Of the 33 snake species in California, 6 are poisonous--all of them rattlesnakes. 10 to 15 deaths are reported each year from venomous snake bites. Snake venom, which is mostly protein, acts as a neurotoxin (attacking the nervous system) and/or hemotoxin (attacking the circulatory system).
Venom facts for rattlesnakes found in California:
Sidewinder -- Venom is of moderate toxicity. Human lethal dose is 40 mg and people have died from envenomation. Average venom delivered per bite is 20-63 mg. Venom is still lethal to mice and cats after 27 years of storage. Venom causes deep tissue necrosis at site of bite.
Speckled rattlesnake -- Venom is very potent. Minimum lethal dosage for 350 gram pigeon is 0.002-0.04 mg, for mice 0.05-0.12 mg. Adults contain up to 227 mg of venom (dry weight) but inject 0.16 mg. Dried venom potency undiminished after 27 years storage.
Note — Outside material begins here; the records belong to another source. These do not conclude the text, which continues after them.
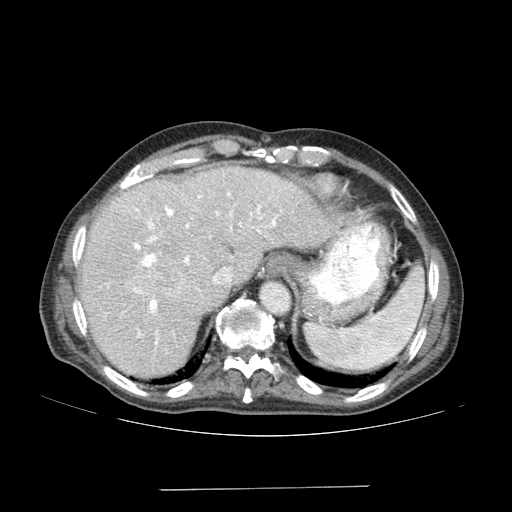
Contrast-enhanced abdominal CT (liver protocol), one axial slice. Slice 124 of 192 in the series (ordered by position). 120 kVp. Soft-tissue window (W 400 / L 40 HU). 2.5 mm slice thickness. 512 × 512 image matrix, field of view 400 × 400 mm. Case-level facts recorded for this patient, not image findings: diagnosis: hepatocellular carcinoma (patient treated with transarterial chemoembolisation; whether this scan precedes or follows treatment is not stated here); TNM stage (as recorded): Stage-IVA; Child-Pugh class: A; tumour differentiation: poorly differentiated; tumour nodularity: uninodular.
Structures marked on this image (semi-automatically segmented with operator editing):
- liver parenchyma outside the tumour (the mass and vessels are separate outlines, so this box may not span the whole liver): bounding box (x1, y1, x2, y2) in pixels: (78, 166, 338, 378)
- mass: (128, 260, 184, 301)
- portal vein: (133, 192, 277, 344)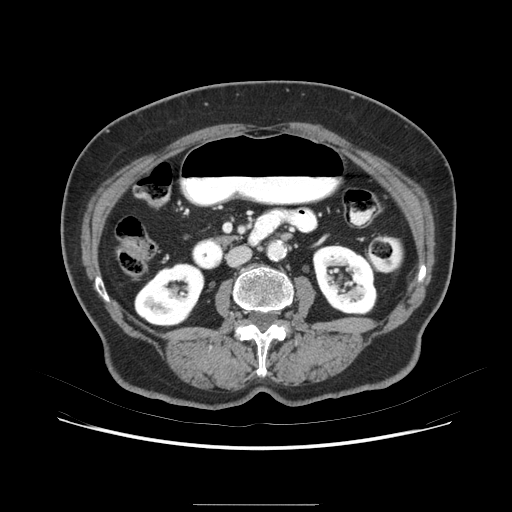
Contrast-enhanced abdominal CT (liver protocol), one axial slice. Position 16 of 79 along the scan axis. 120 kVp. Soft-tissue window (W 400 / L 40 HU). 512 × 512 image matrix. Case-level facts recorded for this patient, not image findings: diagnosis: hepatocellular carcinoma (patient treated with transarterial chemoembolisation; whether this scan precedes or follows treatment is not stated here); TNM stage (as recorded): Stage-I; Child-Pugh class: A.
Structures marked on this image (semi-automatically segmented with operator editing):
- liver parenchyma outside the tumour (the mass and vessels are separate outlines, so this box may not span the whole liver): box from (x=102, y=206) to (x=116, y=250) px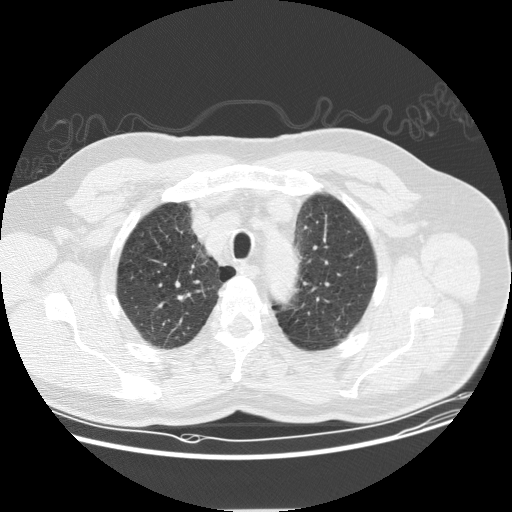
Axial slice from a low-dose chest CT screening exam; first (baseline) screen; lung window (W 1500 / L -600 HU); slice 30 of 157 in the series; 512 × 512 image matrix, field of view 400 × 400 mm. Male participant, aged 61 years at enrolment.
- Expert reader's lesion annotation, bounding box (x1, y1, x2, y2) in pixels: (158, 284, 196, 320).
- No non-calcified nodule or mass ≥4 mm was recorded by the screening reader at this exam.
- Later outcome: lung cancer diagnosed 832 days after this screen (after the third annual screen) — squamous cell carcinoma, NOS, right upper lobe, moderately differentiated (G2), stage IA (AJCC 6th edition), 10 mm at pathology.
Red diamond rattlesnake -- Long fangs (over 1/2 inch). Low in toxicity compared to other rattlesnakes but this is a large species capable of delivering large amounts of venom. Lethal dose for people is about 100 mg and 150-350 mg (up to 1.65 ml) is delivered per bite. People have died from envenomation. Lethality of venom decreases only slightly after 27 years, producing complete neuromuscular block of a cat diaphragm in 22 minutes. Tissue damaging properties of venom are 6-15 times greater in adults than juveniles.
Southern Pacific rattlesnake (western rattlesnake) --
Venom primarily hemorrhagic (affecting blood) but some subspecies
contain neurotoxic components. Toxicity of venom is greater than
some larger species such as the western diamondback. This coupled
with the high irritability of some individuals makes this a dangerous
snake. Hemorrhagic, neurologic and proteolytic activity can all
result from the same bite. Hemorrhagic activity in 18 minutes
accompanied by some paralysis. Death in untreated cases may occur
in 18 hours or up to 5 days. Lethal venom dose for humans is 70-160
mg and adults can produce up to 112 mg of venom (dried). Dried
venom toxic to mice for at least 27 years.
Western diamond back rattlesnake -- Fangs over 1/2 inch in length. Venom highly hemorrhagic. 53% of the enzymes cause breakdown of the circulatory system, 17% are neurotoxic, and 30% digest proteins. Hemorrhaging from vascular breakdown occurs in only 6 minutes. Stored venom loses little potency after 17 years. Lethal dose to humans is about 100 mg and snakes may contain up to 300 mg (dried). One snake yielded 1,145 mg (3.9 ml liquid)! This species probably responsible for more human deaths than any other snake in the U.S. Symptoms following bites include intense burning, vomiting, breathing difficulties, lowered blood pressure, increased heart rate, and secondary gangrene infection.
Mojave rattlesnake -- Neurotoxic venom is extremely virulent (10 times more toxic than any other rattlesnake in the U.S.), affecting heart, skeletal muscles and neuromuscular junctions. One bite sufficient to kill a human: lethal dose is only 10-15 mg and one adult can yield 141 mg (dried). Death occurs in a high frequency of untreated cases.
1. Keep the victim calm and reassured. Allow him or her to lie flat and avoid as much movement as possible. If possible, allow the bitten limb to rest at a level lower than the victim's heart.
2. (If pump extractor is available) Identify the bite site, looking for fang marks, and apply the Sawyer Pump extractor with the largest cup possible over the bite site. If there are two or more fang marks noted on the limb, apply the pump extractor over at least one fang mark. If more than one pump extractor is available, they may be applied to the additional fang marks.
3. Immediately wrap a large constricting band snugly about the bitten limb at a level just above the bite site, i.e. between the bite site and the heart. The constricting band should be as tight as one might bind a sprained ankle, but not so tight as to constrict blood flow.
4. DO NOT remove the constricting band until the victim has reached the hospital and is receiving antivenom.